EXERCISE INSTRUCTIONS:
Images do not belong in the copy. Retype the entries exactly.
────
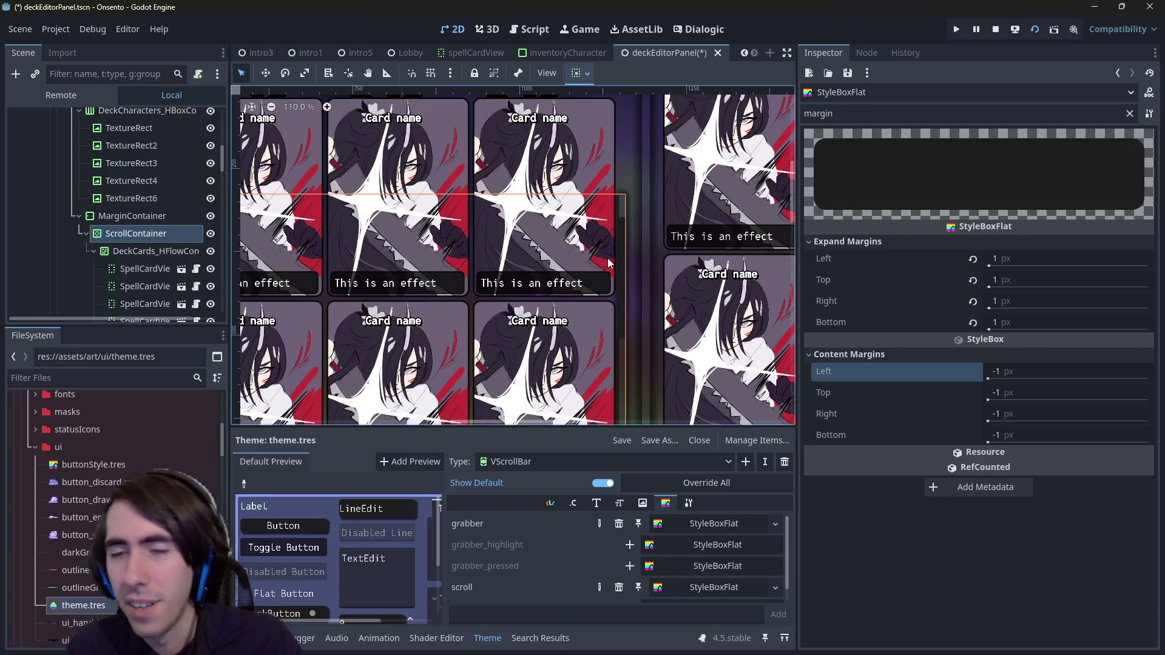
{"action": "key", "text": "ctrl+s"}
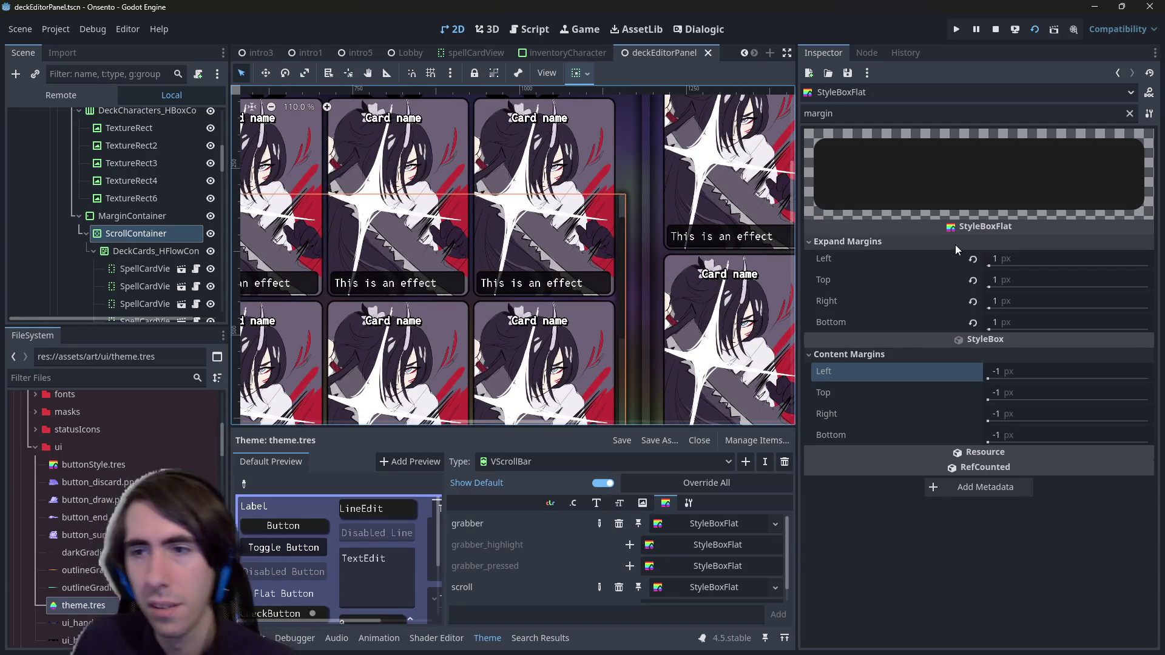
Step: Set the top expand margin to 0 and the other expand margins to 1, then save
{"action": "left_click", "coordinate": [1007, 280]}
{"action": "type", "text": "71"}
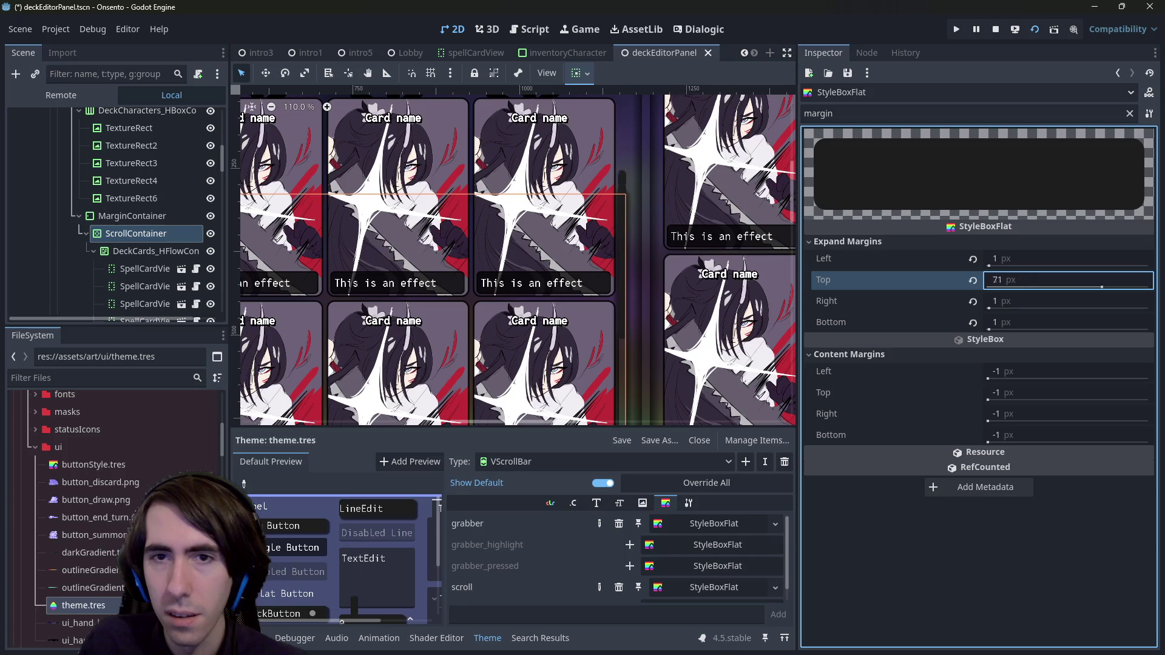
{"action": "type", "text": "0"}
{"action": "key", "text": "Return"}
{"action": "left_click", "coordinate": [1009, 285]}
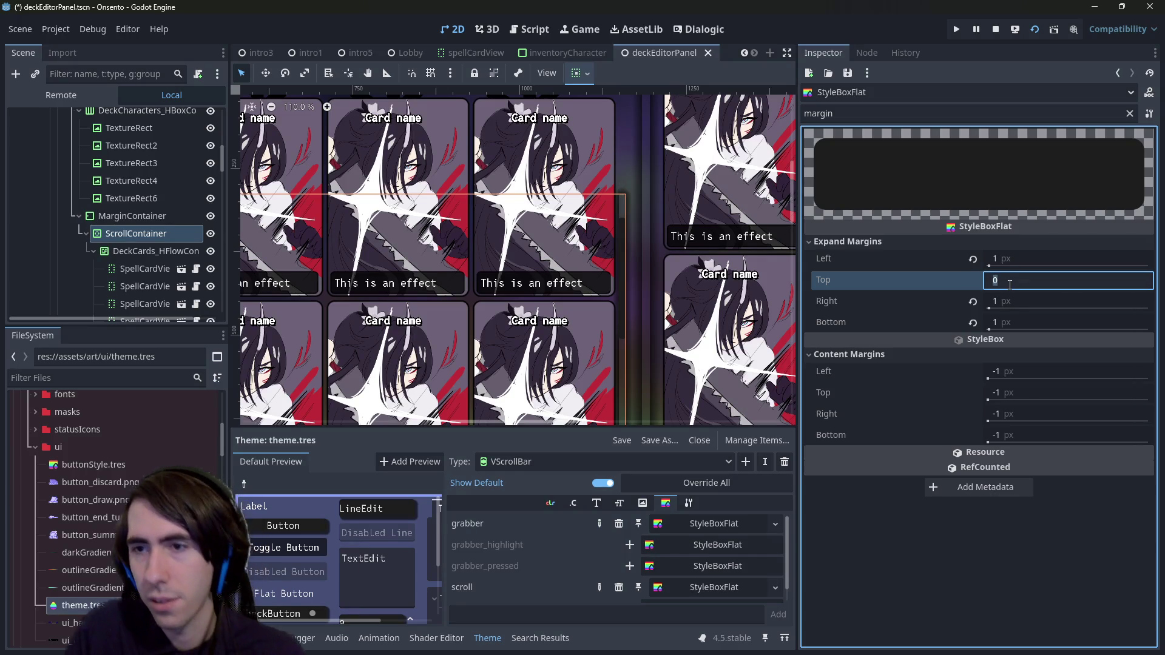
{"action": "key", "text": "Return"}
────
TASK SOLUTION:
{"action": "key", "text": "ctrl+s"}
Step: Set the top expand margin to 0 and the other expand margins to 1, then save
{"action": "left_click", "coordinate": [1007, 280]}
{"action": "type", "text": "71"}
{"action": "type", "text": "0"}
{"action": "key", "text": "Return"}
{"action": "left_click", "coordinate": [1009, 285]}
{"action": "key", "text": "Return"}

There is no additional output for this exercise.